Early life and education
Goade was born in Juneau, Alaska, in 1989 or 1990. She is a member of the Tlingit and Haida tribes of Alaska and the Kiks.ádi clan of Sitka. Goade attended Fort Lewis College in Durango, Colorado, where she received a bachelor's degree in graphic design and marketing in 2014.
Career
After graduating from college, Goade became an art director for Yuit Communications in Anchorage where she worked for two years while also working as a freelance artist. She later quit her job and moved back to Juneau to illustrate picture books for the Sealaska Heritage Institute's Baby Raven Reads series, beginning with Shanyaak'utlaax: Salmon Boy (2017), for which she won the 2018 American Indian Youth Literature Award for Best Picture Book. In 2019, she illustrated the picture book Encounter, written by Brittany Luby. David Treuer of The New York Times wrote that Goade's illustrations for the book were "gorgeous and achingly rendered", and a reviewer for Shelf Awareness praised the varying perspectives of her mixed-media illustrations.
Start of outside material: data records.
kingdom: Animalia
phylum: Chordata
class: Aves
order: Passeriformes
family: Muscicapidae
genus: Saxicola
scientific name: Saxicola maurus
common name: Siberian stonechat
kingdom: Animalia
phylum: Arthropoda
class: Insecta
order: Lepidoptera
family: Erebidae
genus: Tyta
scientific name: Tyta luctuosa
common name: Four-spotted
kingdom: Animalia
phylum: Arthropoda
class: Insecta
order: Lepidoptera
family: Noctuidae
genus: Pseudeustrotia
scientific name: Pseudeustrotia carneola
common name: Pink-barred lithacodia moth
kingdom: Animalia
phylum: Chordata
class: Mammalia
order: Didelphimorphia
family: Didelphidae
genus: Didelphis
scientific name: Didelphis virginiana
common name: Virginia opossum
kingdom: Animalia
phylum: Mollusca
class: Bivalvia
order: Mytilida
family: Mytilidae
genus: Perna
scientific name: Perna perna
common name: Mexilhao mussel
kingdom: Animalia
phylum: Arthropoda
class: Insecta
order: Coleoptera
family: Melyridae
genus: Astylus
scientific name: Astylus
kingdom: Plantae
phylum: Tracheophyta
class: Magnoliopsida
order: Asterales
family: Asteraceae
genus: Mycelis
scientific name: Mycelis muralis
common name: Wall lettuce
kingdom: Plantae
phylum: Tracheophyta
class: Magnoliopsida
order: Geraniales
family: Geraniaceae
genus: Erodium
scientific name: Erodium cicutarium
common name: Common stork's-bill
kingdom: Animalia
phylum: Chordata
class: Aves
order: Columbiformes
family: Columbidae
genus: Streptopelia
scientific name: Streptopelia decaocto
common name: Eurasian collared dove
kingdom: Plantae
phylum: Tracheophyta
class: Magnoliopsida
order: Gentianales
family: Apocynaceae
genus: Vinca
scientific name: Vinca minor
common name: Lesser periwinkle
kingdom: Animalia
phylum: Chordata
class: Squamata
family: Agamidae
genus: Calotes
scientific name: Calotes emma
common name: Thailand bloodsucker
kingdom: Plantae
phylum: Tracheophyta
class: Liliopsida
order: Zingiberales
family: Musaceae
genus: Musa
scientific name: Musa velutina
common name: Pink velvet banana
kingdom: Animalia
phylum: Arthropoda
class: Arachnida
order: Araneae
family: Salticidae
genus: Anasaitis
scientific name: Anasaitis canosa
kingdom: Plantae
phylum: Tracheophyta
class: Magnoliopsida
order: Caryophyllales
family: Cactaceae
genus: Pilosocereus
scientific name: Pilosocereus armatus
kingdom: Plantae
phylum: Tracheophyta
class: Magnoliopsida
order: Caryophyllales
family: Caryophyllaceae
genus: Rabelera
Her next work was We Are Water Protectors, written by Carole Lindstrom and published by Roaring Brook Press in 2020. The book was written in response to the Dakota Access Pipeline protests at Standing Rock, and Goade worked on the watercolor illustrations in 2018 over a period of three to four months. She received the 2021 Caldecott Medal for her illustrations, becoming the first Indigenous artist and first woman of color to win the award. In a review for The Horn Book, Autumn Allen praised the book's illustrations and remarked that "one could read the pictures without the words and take away the same main messages".
She illustrated the Google Doodle for December 30, 2020, which featured the Tlingit civil rights activist Elizabeth Peratrovich. In 2021, she collaborated with the Canadian author Tasha Spillett-Sumner on I Sang You Down from the Stars, a picture book about an Indigenous mother preparing for her new baby.
Goade's book Berry Song was published in 2022 and was selected as a 2023 Caldecott Honor book.
In 2023, Goade collaborated with former U.S. poet laureate Joy Harjo on Remember, a picture book adaptation of Harjo’s poem of the same name. Additionally, Goade was the cover artist for the young adult thriller, Warrior Girl Unearthed (2023) by Angeline Boulley.